A 67-year-old patient and Gumbaynggirr-Dunghutti Elder told NITV News she was thrown out of her bed at Wollongong Hospital in the early hours of the morning this week and had to find her own way home.
Source:
NITV News
4 Sep 2015 - 2:20 PM  UPDATED 4 Sep 2015 - 4:35 PM

NITV News has heard claims of hospital maltreatment of a  67-year-old patient who says she was thrown out of her bed in the early hours of the morning and had to find her own way home.

Aunty Coral Campbell, a Gumbaynggirr-Dunghutti woman who lives in Port Kembla, south of Sydney, was in hospital receiving treatment for a lung condition.

"They came and turned on the lights and said 'you've got to go now' and that was 4.00 this morning"

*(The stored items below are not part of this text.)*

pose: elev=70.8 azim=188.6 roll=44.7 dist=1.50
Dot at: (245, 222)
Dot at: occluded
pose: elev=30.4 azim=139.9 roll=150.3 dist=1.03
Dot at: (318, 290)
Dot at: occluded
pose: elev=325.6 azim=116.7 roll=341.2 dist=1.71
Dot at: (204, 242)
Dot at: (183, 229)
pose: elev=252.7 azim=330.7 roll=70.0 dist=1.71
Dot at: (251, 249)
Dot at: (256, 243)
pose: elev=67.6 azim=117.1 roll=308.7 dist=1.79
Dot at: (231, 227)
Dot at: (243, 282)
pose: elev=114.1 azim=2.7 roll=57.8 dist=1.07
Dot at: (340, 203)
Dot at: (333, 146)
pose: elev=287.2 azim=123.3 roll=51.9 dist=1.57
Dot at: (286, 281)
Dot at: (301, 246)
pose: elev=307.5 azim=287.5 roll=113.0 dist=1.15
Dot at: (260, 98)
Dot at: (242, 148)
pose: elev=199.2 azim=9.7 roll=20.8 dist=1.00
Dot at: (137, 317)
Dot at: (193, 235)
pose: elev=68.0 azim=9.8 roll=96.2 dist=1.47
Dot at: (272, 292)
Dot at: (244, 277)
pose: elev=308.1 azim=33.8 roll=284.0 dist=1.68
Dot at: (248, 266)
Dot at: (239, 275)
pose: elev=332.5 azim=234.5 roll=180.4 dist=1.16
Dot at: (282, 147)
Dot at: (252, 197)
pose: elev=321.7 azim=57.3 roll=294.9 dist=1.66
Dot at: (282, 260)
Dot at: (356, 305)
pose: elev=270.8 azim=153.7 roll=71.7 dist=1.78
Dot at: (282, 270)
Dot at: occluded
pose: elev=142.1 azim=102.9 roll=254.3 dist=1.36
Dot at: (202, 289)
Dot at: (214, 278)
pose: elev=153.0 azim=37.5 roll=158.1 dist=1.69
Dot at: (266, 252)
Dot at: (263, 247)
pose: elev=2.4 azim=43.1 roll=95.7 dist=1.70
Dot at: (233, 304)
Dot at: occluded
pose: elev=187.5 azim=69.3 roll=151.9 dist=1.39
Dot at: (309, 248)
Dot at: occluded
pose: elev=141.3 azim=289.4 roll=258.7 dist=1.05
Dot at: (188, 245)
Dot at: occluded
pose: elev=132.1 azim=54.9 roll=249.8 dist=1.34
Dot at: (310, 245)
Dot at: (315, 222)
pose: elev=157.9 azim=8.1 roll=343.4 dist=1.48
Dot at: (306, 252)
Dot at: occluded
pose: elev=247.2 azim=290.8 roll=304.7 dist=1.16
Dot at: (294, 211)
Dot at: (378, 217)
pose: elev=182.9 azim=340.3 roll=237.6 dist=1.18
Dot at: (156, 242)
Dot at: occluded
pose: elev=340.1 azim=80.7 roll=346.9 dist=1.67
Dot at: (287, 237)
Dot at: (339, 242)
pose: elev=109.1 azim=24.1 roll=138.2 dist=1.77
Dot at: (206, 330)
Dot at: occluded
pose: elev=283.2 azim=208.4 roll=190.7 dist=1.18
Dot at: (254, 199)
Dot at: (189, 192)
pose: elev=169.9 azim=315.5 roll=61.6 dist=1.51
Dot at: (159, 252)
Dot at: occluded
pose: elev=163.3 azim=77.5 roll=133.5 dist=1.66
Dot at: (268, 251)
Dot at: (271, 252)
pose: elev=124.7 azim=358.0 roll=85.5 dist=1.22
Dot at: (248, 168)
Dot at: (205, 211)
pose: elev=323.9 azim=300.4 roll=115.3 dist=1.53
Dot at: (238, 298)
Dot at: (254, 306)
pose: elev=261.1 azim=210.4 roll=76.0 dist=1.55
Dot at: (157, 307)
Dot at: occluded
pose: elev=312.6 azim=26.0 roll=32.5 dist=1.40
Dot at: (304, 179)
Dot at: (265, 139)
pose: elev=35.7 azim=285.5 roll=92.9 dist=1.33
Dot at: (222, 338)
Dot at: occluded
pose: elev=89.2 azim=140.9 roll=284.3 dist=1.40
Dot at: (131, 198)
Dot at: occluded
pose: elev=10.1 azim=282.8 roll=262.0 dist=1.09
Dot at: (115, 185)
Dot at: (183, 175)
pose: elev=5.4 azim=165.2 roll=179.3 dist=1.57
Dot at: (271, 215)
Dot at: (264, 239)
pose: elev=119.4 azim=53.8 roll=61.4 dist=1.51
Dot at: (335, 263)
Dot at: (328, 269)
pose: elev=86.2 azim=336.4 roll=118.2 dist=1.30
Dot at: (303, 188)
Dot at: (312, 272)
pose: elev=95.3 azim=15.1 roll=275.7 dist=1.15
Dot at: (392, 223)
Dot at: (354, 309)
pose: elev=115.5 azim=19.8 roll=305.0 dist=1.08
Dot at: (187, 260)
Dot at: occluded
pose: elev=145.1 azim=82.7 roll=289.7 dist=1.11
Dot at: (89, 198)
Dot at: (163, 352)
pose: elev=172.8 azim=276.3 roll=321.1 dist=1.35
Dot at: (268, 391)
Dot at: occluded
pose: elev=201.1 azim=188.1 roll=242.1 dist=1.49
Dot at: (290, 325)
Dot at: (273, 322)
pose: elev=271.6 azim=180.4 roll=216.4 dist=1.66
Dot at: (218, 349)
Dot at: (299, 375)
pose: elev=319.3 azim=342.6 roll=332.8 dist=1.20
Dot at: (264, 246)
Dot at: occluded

"I was laying in one of the special beds, an old lounge chair, and for about 20 minutes, and they came and turned on the lights and said 'You've got to go now', and that was 4.00 this morning. And I said, 'Cant I stay here until it's morning time?' and the doctor said 'It is morning time'."

I said 'It's still dark but, there's no transport, I've got no way of getting home.'

"And here's me sitting down crying my eyes out, no one there for me"

She said when she was sitting out side it was raining and cold. "And here's me sitting down crying my eyes out, no one there for me."

She added that she walked for 2.5 hours to get home all with a hospital canula stuck in her arm. "They left the needle in me," she said. "It's real scratchy and it hurts.

(NITV)

"All I wanted to do was get fixed."

In a statement issued to NITV News, the acting director of clinical operations for the Illawarra Shoalhaven Local Health District, Suzanne Harris said:

"Wollongong Hospital has been trying to contact the patient to directly discuss her concerns since yesterday afternoon," and that hospital staff had also been "in discussion with the local Aboriginal Medical Service to ensure the patient received appropriate follow-up care."

Ms Harris added that the patient was assessed and offered appropriate treatment, which she declined.

She said it was standard practice to plan discharge with the patient to ensure a safe journey home and into the care of an appropriate support person.

"In this instance, regrettably, the patient left the department of her own accord before this could occur," she said.